From that moment on, Sacks reported that she was almost never in a “well-modulated ‘middle’ state and has almost nothing in-between coma and hyper-vigilance”.  Sacks goes on to report that:  In the presence of excitement and perpetual contradiction, Miss A has split into a dozen Miss A’s – the drinker, the ticker, the stamper, the yeller, the swinger, the gazer, the sleeper, the wisher, the fearer, the lover, the hater, etc. – all struggling with each other to ‘possess’ her behaviour.  Her  real interests and activities have practically vanished, and have been replaced by absurd stereotypies, continually ground smaller in the mill of her being.  She is completely reduced, for most of the time, to a ‘repertoire’ of a few dozen thoughts and impulsions, increasingly fixed in phrase and form, and repeated, compulsively, again and again.  The original Miss A – so engaging and bright – has been dispossessed  by a host of crude, degenerate sub-selves – a schizophrenic fission of her once-unified self”

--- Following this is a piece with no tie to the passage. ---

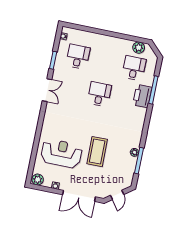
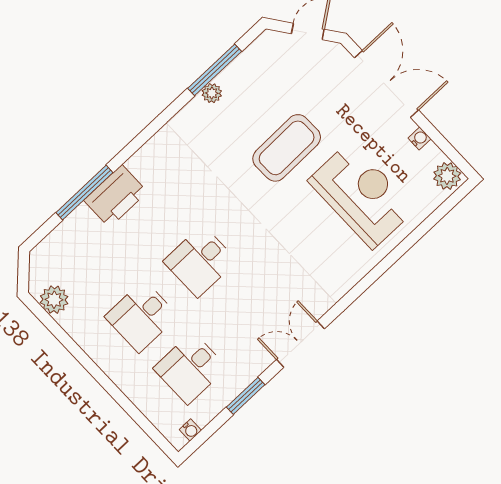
desk: (134, 68) -> (141, 316), moved
reception desk: (61, 153) -> (362, 195), turned 180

This case study ends with another quite unsettling section.  We learnt that she has a younger sister, who arrived once a month to take her out.  They would go on excursions, eat out, and have a great time.  In the book the sister explains they had a wonderful day, each time, and adds “She talked and laughed the way she used to in the old days, back in the twenties before she got ill … she goes mad in your madhouse because she is shut off from life.”  What are we to make of this – and all the other cases Sacks describes.

Perhaps it is unfair to focus on this particular case as an example.  Many of the other patients Sacks treated had equally bizarre reactions to L-Dopa, but in several cases the drug was to help them get back to a more viable way of life.  Some were able to go back to work, marry, have children, and lead fairly normal lives.  If Margaret A offers a sad, unresolved and ultimately unsatisfactory account, in almost every case the original Encephalitis Lethargica and the subsequent impact of L-Dopa left the individuals with scars of one kind or another, in some cases physical consequences, and for almost everyone psychological concerns and uncertainties.

However, Awakenings gives us something more.  It was superbly written, a presentiment of the several books Oliver Sacks went on to author.  His reflections on health, recovery and change take up the last 50 pages of Awakenings, in three sections, under the heading of  Perspectives.  The first part reflects on the process of Awakening and how it was experienced by his patients.  The second is on the topic of Tribulation (and many had extraordinary journeys following that “flash-like drug-awakening of the Summer of 1969” ).  Finally Sacks explores the varieties of  Accommodation, and the very different responses from a return to an almost normal life through to some scarcely doing much more than surviving.

Given his mesmerising and occasionally dark account, any final comments have to come from Oliver Sacks.  In 1982, he wrote:  “I have become much more optimistic than I was when I […] wrote Awakenings,for there has been a significant number of patients who, following the vicissitudes of their first years on L-DOPA, came to do – and still do – extremely well. Such patients have undergone an enduring awakening, and enjoy possibilities of life which had been impossible, unthinkable, before the coming of L-DOPA”.